Abstract
Multiple Sclerosis (MS) is a devastating autoimmune disease of the central immune system (CNS). MS is caused by the autoreactivity of the immune system against self-antigens, which causes the demyelination of the nerve cells and inflammation in the CNS. These events can cause permanent neurological damages and lead to severe disabilities. The goal of the current project was to assess the immunomodulatory potential of human placenta-derived mesenchymal stromal cells (PMSCs) and their secreted exosomes (PMSC-Exos) in the context of MS. The placenta is a unique source of MSCs. This organ is composed of maternal and fetal components that can maintain immunotolerance against the mother’s and child’s immune system. This unique characteristic certainly contributes to the PMSCs’ immunoregulatory potential and make them the ideal candidate to treat autoimmune disease. Human PMSCs isolated from the chorionic villus tissue of placenta have been extensively characterized. PMSCs secrete several growth factors and cytokines that possess both neuroprotective and immunomodulatory functions. In vitro studies have shown that both PMSCs and PMSC-derived exosomes have neuroprotective capabilities. In vivo studies in an in-utero myelomeningocele (spina bifida) ovine model, demonstrated that PMSCs can rescue motor neurons and alleviate the spinal cord defect associated with the disease. In addition to growth factors and bioactive mediator PMSCs also secrete exosomes that are extra cellular vesicles containing several key proteins, mRNAs and miRNAs involved in neuroprotective, immunomodulatory and angiogenic functions. PMSC-derived exosomes have been demonstrated to possess neuroprotective capabilities in an in vitro neuroprotection model. To date, the immunomodulatory potential of human placenta-derived mesenchymal stromal cells and their secreted exosomes in the context of an autoimmune disorder have not been extensively explored.
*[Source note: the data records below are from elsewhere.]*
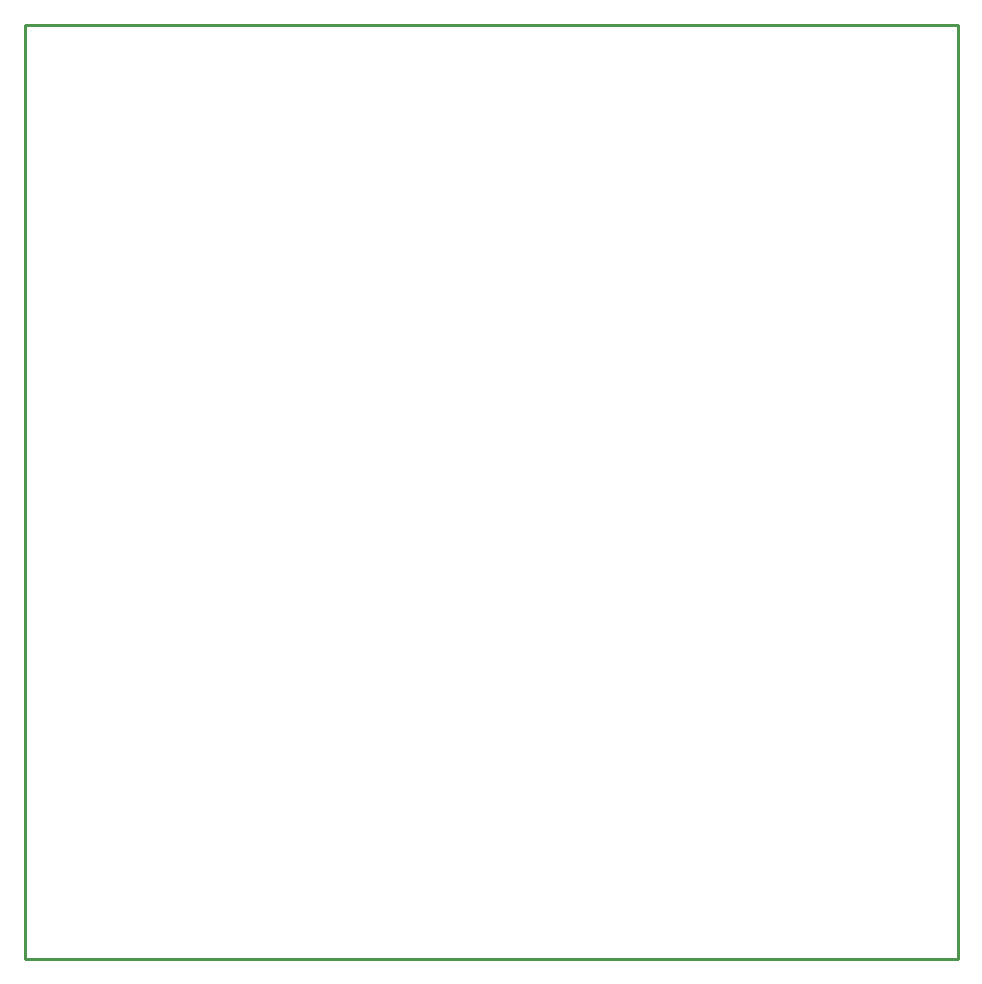
<source format=gko>
G04 Layer: BoardOutlineLayer*
G04 EasyEDA v6.5.15, 2022-10-09 16:14:37*
G04 0b1594b3c9ed43a1be065a43cbb3c8b9,5f1b69652c614dc78b77d9171f06c583,10*
G04 Gerber Generator version 0.2*
G04 Scale: 100 percent, Rotated: No, Reflected: No *
G04 Dimensions in millimeters *
G04 leading zeros omitted , absolute positions ,4 integer and 5 decimal *
%FSLAX45Y45*%
%MOMM*%

%ADD10C,0.2540*%
D10*
X700023Y8899905D02*
G01*
X8597900Y8899905D01*
X8597900Y990600D01*
X700023Y990600D01*
X700023Y8899905D01*

%LPD*%
M02*

</source>
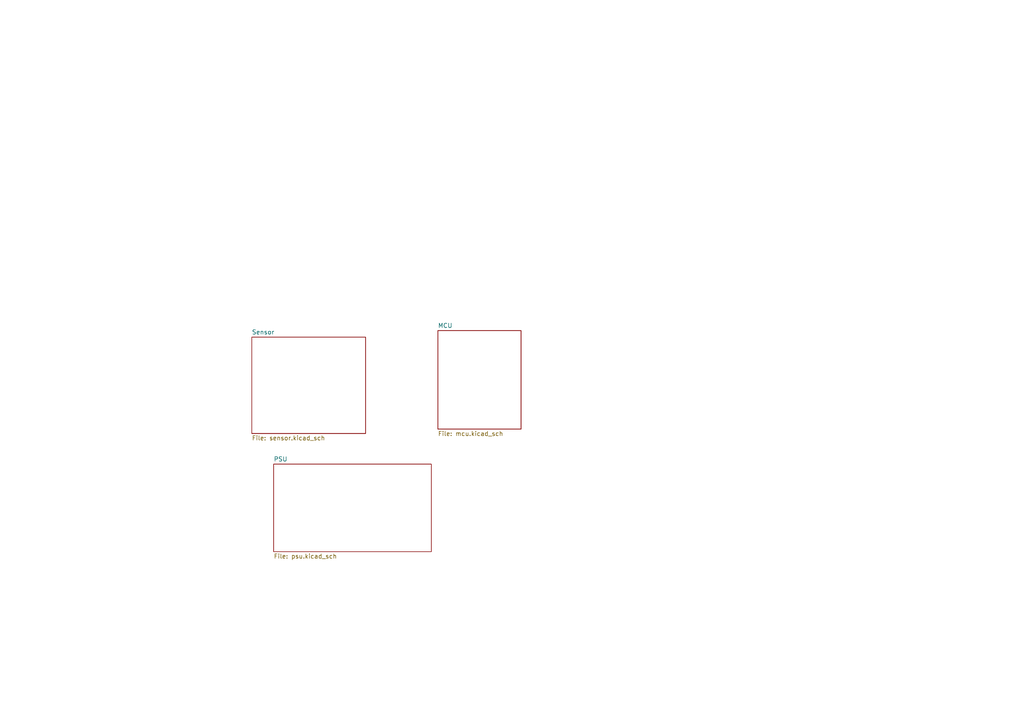
<source format=kicad_sch>
(kicad_sch (version 20230121) (generator eeschema)

  (uuid 4124114b-a393-44c3-a32c-68658c8fd741)

  (paper "A4")

  


  (sheet (at 73.025 97.79) (size 33.02 27.94) (fields_autoplaced)
    (stroke (width 0.1524) (type solid))
    (fill (color 0 0 0 0.0000))
    (uuid 5682675c-41c0-4cf7-bbde-98704d256d54)
    (property "Sheetname" "Sensor" (at 73.025 97.0784 0)
      (effects (font (size 1.27 1.27)) (justify left bottom))
    )
    (property "Sheetfile" "sensor.kicad_sch" (at 73.025 126.3146 0)
      (effects (font (size 1.27 1.27)) (justify left top))
    )
    (instances
      (project "Sensor Board"
        (path "/4124114b-a393-44c3-a32c-68658c8fd741" (page "2"))
      )
    )
  )

  (sheet (at 127 95.885) (size 24.13 28.575) (fields_autoplaced)
    (stroke (width 0.1524) (type solid))
    (fill (color 0 0 0 0.0000))
    (uuid 8eab2fba-97eb-4d99-af30-f3801187f623)
    (property "Sheetname" "MCU" (at 127 95.1734 0)
      (effects (font (size 1.27 1.27)) (justify left bottom))
    )
    (property "Sheetfile" "mcu.kicad_sch" (at 127 125.0446 0)
      (effects (font (size 1.27 1.27)) (justify left top))
    )
    (instances
      (project "Sensor Board"
        (path "/4124114b-a393-44c3-a32c-68658c8fd741" (page "3"))
      )
    )
  )

  (sheet (at 79.375 134.62) (size 45.72 25.4) (fields_autoplaced)
    (stroke (width 0.1524) (type solid))
    (fill (color 0 0 0 0.0000))
    (uuid 8f0150ec-d610-4da2-8a08-14abde575861)
    (property "Sheetname" "PSU" (at 79.375 133.9084 0)
      (effects (font (size 1.27 1.27)) (justify left bottom))
    )
    (property "Sheetfile" "psu.kicad_sch" (at 79.375 160.6046 0)
      (effects (font (size 1.27 1.27)) (justify left top))
    )
    (instances
      (project "Sensor Board"
        (path "/4124114b-a393-44c3-a32c-68658c8fd741" (page "4"))
      )
    )
  )

  (sheet_instances
    (path "/" (page "1"))
  )
)

</source>
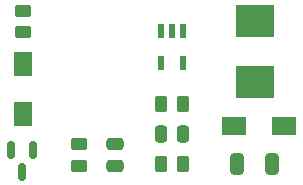
<source format=gbr>
%TF.GenerationSoftware,KiCad,Pcbnew,9.0.2*%
%TF.CreationDate,2025-06-14T21:55:15+08:00*%
%TF.ProjectId,Tiny Solar Supply,54696e79-2053-46f6-9c61-722053757070,rev?*%
%TF.SameCoordinates,Original*%
%TF.FileFunction,Paste,Top*%
%TF.FilePolarity,Positive*%
%FSLAX46Y46*%
G04 Gerber Fmt 4.6, Leading zero omitted, Abs format (unit mm)*
G04 Created by KiCad (PCBNEW 9.0.2) date 2025-06-14 21:55:15*
%MOMM*%
%LPD*%
G01*
G04 APERTURE LIST*
G04 Aperture macros list*
%AMRoundRect*
0 Rectangle with rounded corners*
0 $1 Rounding radius*
0 $2 $3 $4 $5 $6 $7 $8 $9 X,Y pos of 4 corners*
0 Add a 4 corners polygon primitive as box body*
4,1,4,$2,$3,$4,$5,$6,$7,$8,$9,$2,$3,0*
0 Add four circle primitives for the rounded corners*
1,1,$1+$1,$2,$3*
1,1,$1+$1,$4,$5*
1,1,$1+$1,$6,$7*
1,1,$1+$1,$8,$9*
0 Add four rect primitives between the rounded corners*
20,1,$1+$1,$2,$3,$4,$5,0*
20,1,$1+$1,$4,$5,$6,$7,0*
20,1,$1+$1,$6,$7,$8,$9,0*
20,1,$1+$1,$8,$9,$2,$3,0*%
G04 Aperture macros list end*
%ADD10RoundRect,0.250000X0.262500X0.450000X-0.262500X0.450000X-0.262500X-0.450000X0.262500X-0.450000X0*%
%ADD11R,1.500000X2.120000*%
%ADD12RoundRect,0.250000X-0.262500X-0.450000X0.262500X-0.450000X0.262500X0.450000X-0.262500X0.450000X0*%
%ADD13RoundRect,0.250000X-0.450000X0.262500X-0.450000X-0.262500X0.450000X-0.262500X0.450000X0.262500X0*%
%ADD14RoundRect,0.250000X0.250000X0.475000X-0.250000X0.475000X-0.250000X-0.475000X0.250000X-0.475000X0*%
%ADD15R,0.558800X1.181100*%
%ADD16RoundRect,0.150000X-0.150000X0.587500X-0.150000X-0.587500X0.150000X-0.587500X0.150000X0.587500X0*%
%ADD17R,3.302000X2.667000*%
%ADD18RoundRect,0.250000X0.325000X0.650000X-0.325000X0.650000X-0.325000X-0.650000X0.325000X-0.650000X0*%
%ADD19RoundRect,0.250000X0.450000X-0.262500X0.450000X0.262500X-0.450000X0.262500X-0.450000X-0.262500X0*%
%ADD20RoundRect,0.250000X-0.475000X0.250000X-0.475000X-0.250000X0.475000X-0.250000X0.475000X0.250000X0*%
%ADD21R,2.120000X1.500000*%
G04 APERTURE END LIST*
D10*
%TO.C,R1*%
X96162500Y-95250000D03*
X94337500Y-95250000D03*
%TD*%
D11*
%TO.C,D2*%
X82637500Y-96095000D03*
X82637500Y-91865000D03*
%TD*%
D12*
%TO.C,R2*%
X96162500Y-100330000D03*
X94337500Y-100330000D03*
%TD*%
D13*
%TO.C,R3*%
X87376000Y-100480500D03*
X87376000Y-98655500D03*
%TD*%
D14*
%TO.C,C3*%
X94300000Y-97790000D03*
X96200000Y-97790000D03*
%TD*%
D15*
%TO.C,U1*%
X96200001Y-91789250D03*
X94299999Y-91789250D03*
X94299999Y-89058750D03*
X95250000Y-89058750D03*
X96200001Y-89058750D03*
%TD*%
D16*
%TO.C,Q1*%
X82550000Y-101013500D03*
X81600000Y-99138500D03*
X83500000Y-99138500D03*
%TD*%
D17*
%TO.C,L1*%
X102235000Y-93370400D03*
X102235000Y-88239600D03*
%TD*%
D18*
%TO.C,C2*%
X100760000Y-100330000D03*
X103710000Y-100330000D03*
%TD*%
D19*
%TO.C,R4*%
X82637500Y-87352500D03*
X82637500Y-89177500D03*
%TD*%
D20*
%TO.C,C1*%
X90424000Y-100518000D03*
X90424000Y-98618000D03*
%TD*%
D21*
%TO.C,D1*%
X100495000Y-97155000D03*
X104725000Y-97155000D03*
%TD*%
M02*

</source>
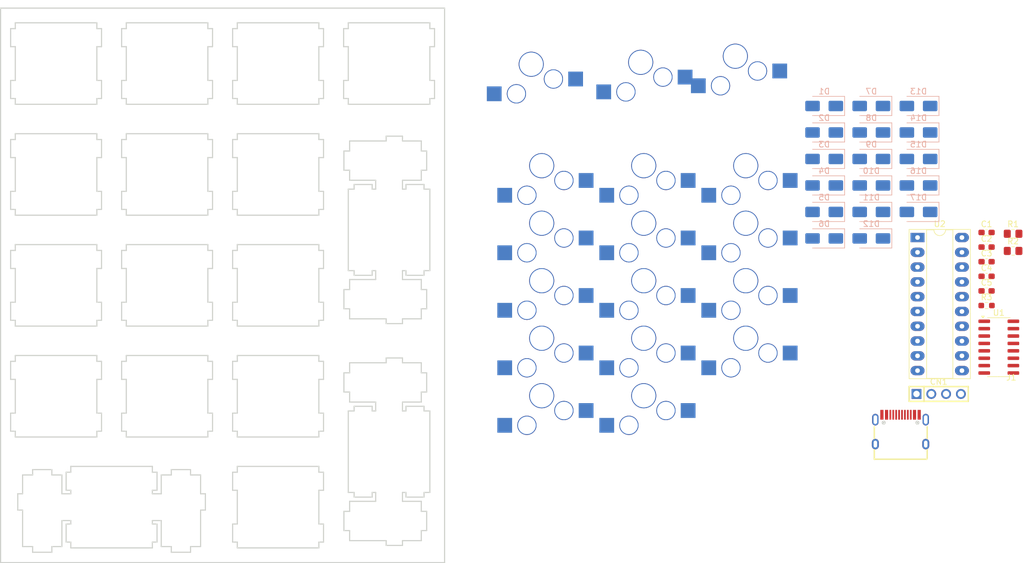
<source format=kicad_pcb>
(kicad_pcb
	(version 20240108)
	(generator "pcbnew")
	(generator_version "8.0")
	(general
		(thickness 1.6)
		(legacy_teardrops no)
	)
	(paper "A4")
	(layers
		(0 "F.Cu" signal)
		(31 "B.Cu" signal)
		(32 "B.Adhes" user "B.Adhesive")
		(33 "F.Adhes" user "F.Adhesive")
		(34 "B.Paste" user)
		(35 "F.Paste" user)
		(36 "B.SilkS" user "B.Silkscreen")
		(37 "F.SilkS" user "F.Silkscreen")
		(38 "B.Mask" user)
		(39 "F.Mask" user)
		(40 "Dwgs.User" user "User.Drawings")
		(41 "Cmts.User" user "User.Comments")
		(42 "Eco1.User" user "User.Eco1")
		(43 "Eco2.User" user "User.Eco2")
		(44 "Edge.Cuts" user)
		(45 "Margin" user)
		(46 "B.CrtYd" user "B.Courtyard")
		(47 "F.CrtYd" user "F.Courtyard")
		(48 "B.Fab" user)
		(49 "F.Fab" user)
		(50 "User.1" user)
		(51 "User.2" user)
		(52 "User.3" user)
		(53 "User.4" user)
		(54 "User.5" user)
		(55 "User.6" user)
		(56 "User.7" user)
		(57 "User.8" user)
		(58 "User.9" user)
	)
	(setup
		(pad_to_mask_clearance 0)
		(allow_soldermask_bridges_in_footprints no)
		(grid_origin 0.095085 -0.257693)
		(pcbplotparams
			(layerselection 0x00010fc_ffffffff)
			(plot_on_all_layers_selection 0x0000000_00000000)
			(disableapertmacros no)
			(usegerberextensions no)
			(usegerberattributes yes)
			(usegerberadvancedattributes yes)
			(creategerberjobfile yes)
			(dashed_line_dash_ratio 12.000000)
			(dashed_line_gap_ratio 3.000000)
			(svgprecision 4)
			(plotframeref no)
			(viasonmask no)
			(mode 1)
			(useauxorigin no)
			(hpglpennumber 1)
			(hpglpenspeed 20)
			(hpglpendiameter 15.000000)
			(pdf_front_fp_property_popups yes)
			(pdf_back_fp_property_popups yes)
			(dxfpolygonmode yes)
			(dxfimperialunits yes)
			(dxfusepcbnewfont yes)
			(psnegative no)
			(psa4output no)
			(plotreference yes)
			(plotvalue yes)
			(plotfptext yes)
			(plotinvisibletext no)
			(sketchpadsonfab no)
			(subtractmaskfromsilk no)
			(outputformat 1)
			(mirror no)
			(drillshape 1)
			(scaleselection 1)
			(outputdirectory "")
		)
	)
	(net 0 "")
	(net 1 "GND")
	(net 2 "Net-(U1-V3)")
	(net 3 "Net-(U1-RSTI)")
	(net 4 "/VBUS")
	(net 5 "Net-(U2-RST)")
	(net 6 "/TXD")
	(net 7 "/RXD")
	(net 8 "/ROW0")
	(net 9 "Net-(D1-A)")
	(net 10 "Net-(D2-A)")
	(net 11 "Net-(D3-A)")
	(net 12 "Net-(D4-A)")
	(net 13 "/ROW1")
	(net 14 "Net-(D5-A)")
	(net 15 "Net-(D6-A)")
	(net 16 "Net-(D7-A)")
	(net 17 "Net-(D8-A)")
	(net 18 "/ROW2")
	(net 19 "Net-(D9-A)")
	(net 20 "Net-(D10-A)")
	(net 21 "Net-(D11-A)")
	(net 22 "Net-(D12-A)")
	(net 23 "/ROW3")
	(net 24 "Net-(D13-A)")
	(net 25 "Net-(D14-A)")
	(net 26 "Net-(D15-A)")
	(net 27 "Net-(D16-A)")
	(net 28 "/ROW4")
	(net 29 "Net-(D17-A)")
	(net 30 "unconnected-(J1-SBU2-Pad3)")
	(net 31 "Net-(J1-CC1)")
	(net 32 "/D+")
	(net 33 "unconnected-(J1-SBU1-Pad9)")
	(net 34 "Net-(J1-CC2)")
	(net 35 "/D-")
	(net 36 "/COL0")
	(net 37 "/COL1")
	(net 38 "/COL2")
	(net 39 "/COL3")
	(net 40 "unconnected-(U1-XO-Pad10)")
	(net 41 "unconnected-(U1-T_LED-Pad4)")
	(net 42 "unconnected-(U1-XI-Pad9)")
	(net 43 "unconnected-(U1-ACT#-Pad16)")
	(net 44 "unconnected-(U2-XTAL1-Pad5)")
	(net 45 "unconnected-(U2-INT1{slash}P3.3-Pad7)")
	(net 46 "unconnected-(U2-INT0{slash}P3.2-Pad6)")
	(net 47 "unconnected-(U2-PWM{slash}PCA1{slash}T1{slash}P3.5-Pad9)")
	(net 48 "unconnected-(U2-ECI{slash}T0{slash}P3.4-Pad8)")
	(net 49 "unconnected-(U2-XTAL2-Pad4)")
	(footprint "Custom_Library:凯华轴座" (layer "F.Cu") (at 126.195085 -87.247693))
	(footprint "Custom_Library:凯华轴座" (layer "F.Cu") (at 110.475 -28.92))
	(footprint "Capacitor_SMD:C_0603_1608Metric_Pad1.08x0.95mm_HandSolder" (layer "F.Cu") (at 169.315085 -51.947693))
	(footprint "Custom_Library:凯华轴座" (layer "F.Cu") (at 127.985 -38.8))
	(footprint "Capacitor_SMD:C_0603_1608Metric_Pad1.08x0.95mm_HandSolder" (layer "F.Cu") (at 169.315085 -46.927693))
	(footprint "Custom_Library:凯华轴座" (layer "F.Cu") (at 92.965 -58.56))
	(footprint "Custom_Library:USB-C-SMD_TYPE-C-6PIN-2MD-073" (layer "F.Cu") (at 154.55 -22.99))
	(footprint "Capacitor_SMD:C_0603_1608Metric_Pad1.08x0.95mm_HandSolder" (layer "F.Cu") (at 169.315085 -54.457693))
	(footprint "Custom_Library:凯华轴座" (layer "F.Cu") (at 110.475 -48.68))
	(footprint "Custom_Library:HDR-TH_4P-P2.54-V-M" (layer "F.Cu") (at 161.097085 -29.225693))
	(footprint "Resistor_SMD:R_0805_2012Metric_Pad1.20x1.40mm_HandSolder" (layer "F.Cu") (at 173.865085 -53.797693))
	(footprint "Resistor_SMD:R_0805_2012Metric_Pad1.20x1.40mm_HandSolder" (layer "F.Cu") (at 173.865085 -56.747693))
	(footprint "Custom_Library:凯华轴座" (layer "F.Cu") (at 91.165085 -85.867693))
	(footprint "Custom_Library:凯华轴座" (layer "F.Cu") (at 127.985 -58.56))
	(footprint "Custom_Library:凯华轴座" (layer "F.Cu") (at 110.475 -58.56))
	(footprint "Custom_Library:凯华轴座" (layer "F.Cu") (at 109.955085 -86.197693))
	(footprint "Capacitor_SMD:C_0603_1608Metric_Pad1.08x0.95mm_HandSolder" (layer "F.Cu") (at 169.315085 -49.437693))
	(footprint "Custom_Library:凯华轴座" (layer "F.Cu") (at 127.985 -68.44))
	(footprint "Custom_Library:凯华轴座" (layer "F.Cu") (at 110.475 -38.8))
	(footprint "Custom_Library:凯华轴座" (layer "F.Cu") (at 110.475 -68.44))
	(footprint "Custom_Library:凯华轴座" (layer "F.Cu") (at 92.965 -28.92))
	(footprint "Package_DIP:DIP-20_W7.62mm_Socket_LongPads" (layer "F.Cu") (at 157.465085 -56.097693))
	(footprint "Custom_Library:凯华轴座" (layer "F.Cu") (at 92.965 -68.44))
	(footprint "Custom_Library:凯华轴座" (layer "F.Cu") (at 127.985 -48.68))
	(footprint "Custom_Library:凯华轴座" (layer "F.Cu") (at 92.965 -48.68))
	(footprint "Capacitor_SMD:C_0603_1608Metric_Pad1.08x0.95mm_HandSolder" (layer "F.Cu") (at 169.315085 -56.967693))
	(footprint "Package_SO:SOP-16_3.9x9.9mm_P1.27mm" (layer "F.Cu") (at 171.415085 -37.267693))
	(footprint "Custom_Library:凯华轴座" (layer "F.Cu") (at 92.965 -38.8))
	(footprint "Resistor_SMD:R_0603_1608Metric_Pad0.98x0.95mm_HandSolder" (layer "F.Cu") (at 169.315085 -44.417693))
	(footprint "Diode_SMD:D_SMA" (layer "B.Cu") (at 149.54 -55.945 180))
	(footprint "Diode_SMD:D_SMA" (layer "B.Cu") (at 141.445 -78.695 180))
	(footprint "Diode_SMD:D_SMA"
		(layer "B.Cu")
		(uuid "2ff93f26-9950-409d-9064-9bdba00fd232")
		(at 149.54 -74.145 180)
		(descr "Diode SMA (DO-214AC)")
		(tags "Diode SMA (DO-214AC)")
		(property "Reference" "D8"
			(at 0 2.5 0)
			(layer "B.SilkS")
			(uuid "19ed4535-ca17-4553-83fc-0c300c846048")
			(effects
				(font
					(size 1 1)
					(thickness 0.15)
				)
				(justify mirror)
			)
		)
		(property "Value" "D"
			(at 0 -2.6 0)
			(layer "B.Fab")
			(uuid "5d8d5349-85f2-4616-8940-4fe9d837f2e3")
			(effects
				(font
					(size 1 1)
			
... [191251 chars truncated]
</source>
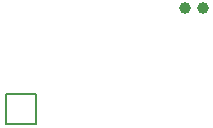
<source format=gbr>
%TF.GenerationSoftware,KiCad,Pcbnew,(6.0.7-1)-1*%
%TF.CreationDate,2022-08-21T00:28:12+10:00*%
%TF.ProjectId,buckyboard_v1,6275636b-7962-46f6-9172-645f76312e6b,v1.0.0*%
%TF.SameCoordinates,Original*%
%TF.FileFunction,Legend,Top*%
%TF.FilePolarity,Positive*%
%FSLAX46Y46*%
G04 Gerber Fmt 4.6, Leading zero omitted, Abs format (unit mm)*
G04 Created by KiCad (PCBNEW (6.0.7-1)-1) date 2022-08-21 00:28:12*
%MOMM*%
%LPD*%
G01*
G04 APERTURE LIST*
%ADD10C,0.150000*%
%ADD11C,1.000000*%
G04 APERTURE END LIST*
D10*
%TO.C,*%
%TO.C,MCU1*%
%TO.C,*%
%TO.C,MCU1*%
X87110000Y29550000D02*
X87110000Y32090000D01*
X89650000Y29550000D02*
X87110000Y29550000D01*
X89650000Y32090000D02*
X89650000Y29550000D01*
X89650000Y32090000D02*
X87110000Y32090000D01*
%TD*%
D11*
%TO.C,*%
X102250000Y39350000D03*
X103750000Y39350000D03*
%TD*%
M02*

</source>
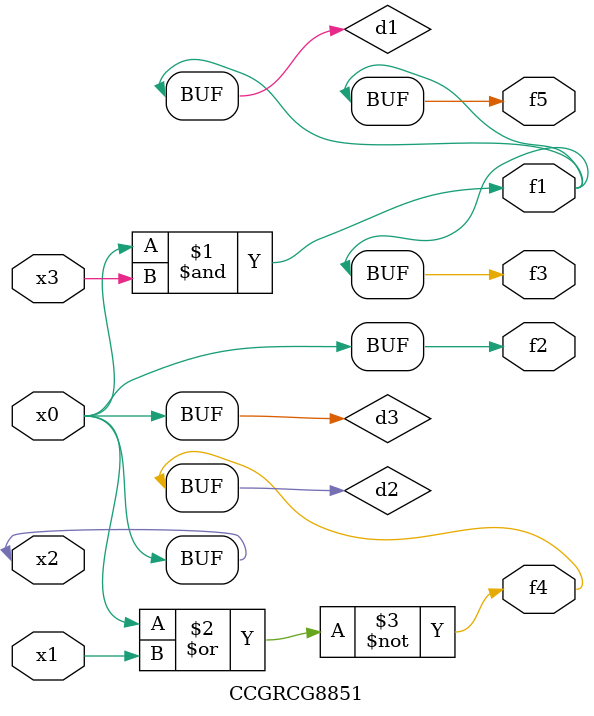
<source format=v>
module CCGRCG8851(
	input x0, x1, x2, x3,
	output f1, f2, f3, f4, f5
);

	wire d1, d2, d3;

	and (d1, x2, x3);
	nor (d2, x0, x1);
	buf (d3, x0, x2);
	assign f1 = d1;
	assign f2 = d3;
	assign f3 = d1;
	assign f4 = d2;
	assign f5 = d1;
endmodule

</source>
The goal of this research project was to focus on the immunomodulatory effects of human PMSCs and PMSC-Exos in in vitro and in vivo studies. In vitro studies demonstrated that PMSCs can suppress leukocyte proliferation through a predominantly contact mediated mechanism. PMSC-Exos, at several concentrations, did not display immunosuppressive effects suggesting these particles alone may not elicit immunoregulatory properties. To study the immunomodulatory functions of PMSCs and PMSC-Exos in vivo, we utilized the established MOG-peptide induced experimental autoimmune encephalomyelitis (EAE) mice model, which is widely used as a translational model of multiple sclerosis. Preliminary data has demonstrated that application of PMSCs and PMSC-Exos influence Treg induction in EAE mice.
In summary, we have demonstrated that PMSCs and PMSC-Exos have immunomodulatory capabilities and have the potential to be used for treating immune disorders in the future.